LISTED RECORDS below:

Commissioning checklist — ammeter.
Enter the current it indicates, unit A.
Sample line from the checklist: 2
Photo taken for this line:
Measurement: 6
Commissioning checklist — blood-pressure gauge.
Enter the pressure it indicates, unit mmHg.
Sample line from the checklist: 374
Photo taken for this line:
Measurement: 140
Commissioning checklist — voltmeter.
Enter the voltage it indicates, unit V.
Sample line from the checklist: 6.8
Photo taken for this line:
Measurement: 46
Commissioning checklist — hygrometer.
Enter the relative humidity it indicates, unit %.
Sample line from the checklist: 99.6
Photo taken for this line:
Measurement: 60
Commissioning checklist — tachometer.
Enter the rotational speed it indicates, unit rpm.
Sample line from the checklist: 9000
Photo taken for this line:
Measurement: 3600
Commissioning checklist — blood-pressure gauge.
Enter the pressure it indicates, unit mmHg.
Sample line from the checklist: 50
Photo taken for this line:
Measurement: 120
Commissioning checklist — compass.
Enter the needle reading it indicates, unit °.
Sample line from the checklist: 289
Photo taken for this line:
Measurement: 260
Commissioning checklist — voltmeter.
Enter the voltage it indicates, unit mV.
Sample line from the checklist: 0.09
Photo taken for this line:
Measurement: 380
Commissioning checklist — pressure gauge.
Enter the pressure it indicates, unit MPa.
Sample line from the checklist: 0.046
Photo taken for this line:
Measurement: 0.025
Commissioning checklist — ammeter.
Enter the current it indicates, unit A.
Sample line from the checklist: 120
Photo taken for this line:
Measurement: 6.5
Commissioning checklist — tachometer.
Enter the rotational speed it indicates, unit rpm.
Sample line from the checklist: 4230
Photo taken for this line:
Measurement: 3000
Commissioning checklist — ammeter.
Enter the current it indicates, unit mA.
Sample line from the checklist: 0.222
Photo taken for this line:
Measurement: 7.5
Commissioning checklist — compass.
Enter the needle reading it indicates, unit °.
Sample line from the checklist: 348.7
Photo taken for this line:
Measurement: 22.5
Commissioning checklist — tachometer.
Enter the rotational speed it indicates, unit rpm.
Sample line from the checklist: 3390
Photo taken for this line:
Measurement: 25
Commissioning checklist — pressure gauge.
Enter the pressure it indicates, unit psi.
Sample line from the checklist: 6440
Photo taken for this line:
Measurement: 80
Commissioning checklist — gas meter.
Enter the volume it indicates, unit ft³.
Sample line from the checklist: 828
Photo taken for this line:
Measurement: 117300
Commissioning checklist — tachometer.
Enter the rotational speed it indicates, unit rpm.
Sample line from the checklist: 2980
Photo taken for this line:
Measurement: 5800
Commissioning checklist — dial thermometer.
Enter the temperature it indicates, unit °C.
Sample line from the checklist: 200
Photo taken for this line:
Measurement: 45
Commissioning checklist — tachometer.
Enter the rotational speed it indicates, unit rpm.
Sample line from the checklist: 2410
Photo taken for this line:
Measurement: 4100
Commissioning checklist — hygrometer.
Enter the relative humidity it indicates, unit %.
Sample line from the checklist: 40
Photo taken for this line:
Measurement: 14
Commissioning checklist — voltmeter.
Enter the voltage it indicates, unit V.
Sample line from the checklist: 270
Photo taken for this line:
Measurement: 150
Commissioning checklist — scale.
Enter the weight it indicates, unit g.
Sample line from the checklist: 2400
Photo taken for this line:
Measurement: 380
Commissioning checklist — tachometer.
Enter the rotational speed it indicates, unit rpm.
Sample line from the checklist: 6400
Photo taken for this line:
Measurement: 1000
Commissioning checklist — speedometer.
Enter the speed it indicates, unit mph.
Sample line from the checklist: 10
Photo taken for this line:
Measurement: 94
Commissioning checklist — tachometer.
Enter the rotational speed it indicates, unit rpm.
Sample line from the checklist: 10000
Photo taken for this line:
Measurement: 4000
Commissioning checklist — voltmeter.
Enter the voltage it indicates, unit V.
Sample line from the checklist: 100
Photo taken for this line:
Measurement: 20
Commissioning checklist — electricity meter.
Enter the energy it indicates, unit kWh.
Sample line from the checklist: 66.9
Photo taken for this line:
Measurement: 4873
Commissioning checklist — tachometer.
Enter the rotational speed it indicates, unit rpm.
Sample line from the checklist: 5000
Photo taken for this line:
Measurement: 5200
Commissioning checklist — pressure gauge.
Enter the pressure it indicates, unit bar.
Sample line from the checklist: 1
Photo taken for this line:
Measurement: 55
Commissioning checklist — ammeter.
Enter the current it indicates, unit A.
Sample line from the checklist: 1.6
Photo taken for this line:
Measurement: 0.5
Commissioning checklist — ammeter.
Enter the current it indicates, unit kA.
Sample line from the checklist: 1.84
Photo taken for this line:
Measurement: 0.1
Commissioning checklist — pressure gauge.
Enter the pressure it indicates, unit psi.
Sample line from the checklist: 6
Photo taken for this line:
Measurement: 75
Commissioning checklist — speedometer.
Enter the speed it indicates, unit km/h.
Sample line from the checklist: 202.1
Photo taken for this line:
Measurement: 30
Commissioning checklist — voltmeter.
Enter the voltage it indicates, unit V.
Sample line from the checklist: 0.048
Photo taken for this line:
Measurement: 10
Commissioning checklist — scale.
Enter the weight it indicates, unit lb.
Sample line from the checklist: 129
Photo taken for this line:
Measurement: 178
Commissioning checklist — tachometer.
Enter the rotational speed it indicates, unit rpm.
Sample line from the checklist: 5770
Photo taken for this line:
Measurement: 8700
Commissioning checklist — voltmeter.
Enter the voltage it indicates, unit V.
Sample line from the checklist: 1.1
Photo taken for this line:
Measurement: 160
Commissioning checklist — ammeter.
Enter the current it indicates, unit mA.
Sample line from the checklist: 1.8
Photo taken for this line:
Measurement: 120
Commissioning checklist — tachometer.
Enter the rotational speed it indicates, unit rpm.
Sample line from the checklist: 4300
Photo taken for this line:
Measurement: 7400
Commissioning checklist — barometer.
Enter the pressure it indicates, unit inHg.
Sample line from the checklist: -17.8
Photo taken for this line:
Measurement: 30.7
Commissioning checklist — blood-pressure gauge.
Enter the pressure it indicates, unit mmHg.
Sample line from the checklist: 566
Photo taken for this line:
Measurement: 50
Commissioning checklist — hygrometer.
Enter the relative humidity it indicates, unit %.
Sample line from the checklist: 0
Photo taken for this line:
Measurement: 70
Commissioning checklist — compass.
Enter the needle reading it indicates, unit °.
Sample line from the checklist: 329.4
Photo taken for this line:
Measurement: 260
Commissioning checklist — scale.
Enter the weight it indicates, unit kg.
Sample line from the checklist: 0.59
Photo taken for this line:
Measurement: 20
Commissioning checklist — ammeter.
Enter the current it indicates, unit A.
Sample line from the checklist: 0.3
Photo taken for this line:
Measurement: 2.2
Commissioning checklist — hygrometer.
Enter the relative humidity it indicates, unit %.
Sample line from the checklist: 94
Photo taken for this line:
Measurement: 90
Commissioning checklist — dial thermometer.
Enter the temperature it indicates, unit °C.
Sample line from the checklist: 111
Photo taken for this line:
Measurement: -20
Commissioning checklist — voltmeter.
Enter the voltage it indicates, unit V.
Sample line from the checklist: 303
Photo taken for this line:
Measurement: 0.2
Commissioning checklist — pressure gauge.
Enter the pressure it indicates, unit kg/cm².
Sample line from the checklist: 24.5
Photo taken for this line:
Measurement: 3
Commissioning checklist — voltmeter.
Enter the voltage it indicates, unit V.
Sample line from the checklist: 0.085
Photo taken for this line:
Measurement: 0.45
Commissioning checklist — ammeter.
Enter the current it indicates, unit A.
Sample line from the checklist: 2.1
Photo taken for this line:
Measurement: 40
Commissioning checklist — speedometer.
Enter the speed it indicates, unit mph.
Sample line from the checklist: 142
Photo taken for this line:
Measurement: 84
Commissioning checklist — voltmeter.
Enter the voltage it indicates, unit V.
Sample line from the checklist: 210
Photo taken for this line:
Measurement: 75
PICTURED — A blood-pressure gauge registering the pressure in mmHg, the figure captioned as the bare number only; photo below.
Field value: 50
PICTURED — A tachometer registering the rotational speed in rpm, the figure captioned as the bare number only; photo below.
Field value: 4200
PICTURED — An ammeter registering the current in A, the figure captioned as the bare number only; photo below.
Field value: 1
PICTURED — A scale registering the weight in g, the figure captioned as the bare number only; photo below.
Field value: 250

End of LISTED RECORDS.

INSTRUCTION:
Extract every line from the entries above that contains the word "value", treating uppercase and lowercase letters as distinct.

REPLY:
Field value: 50
Field value: 4200
Field value: 1
Field value: 250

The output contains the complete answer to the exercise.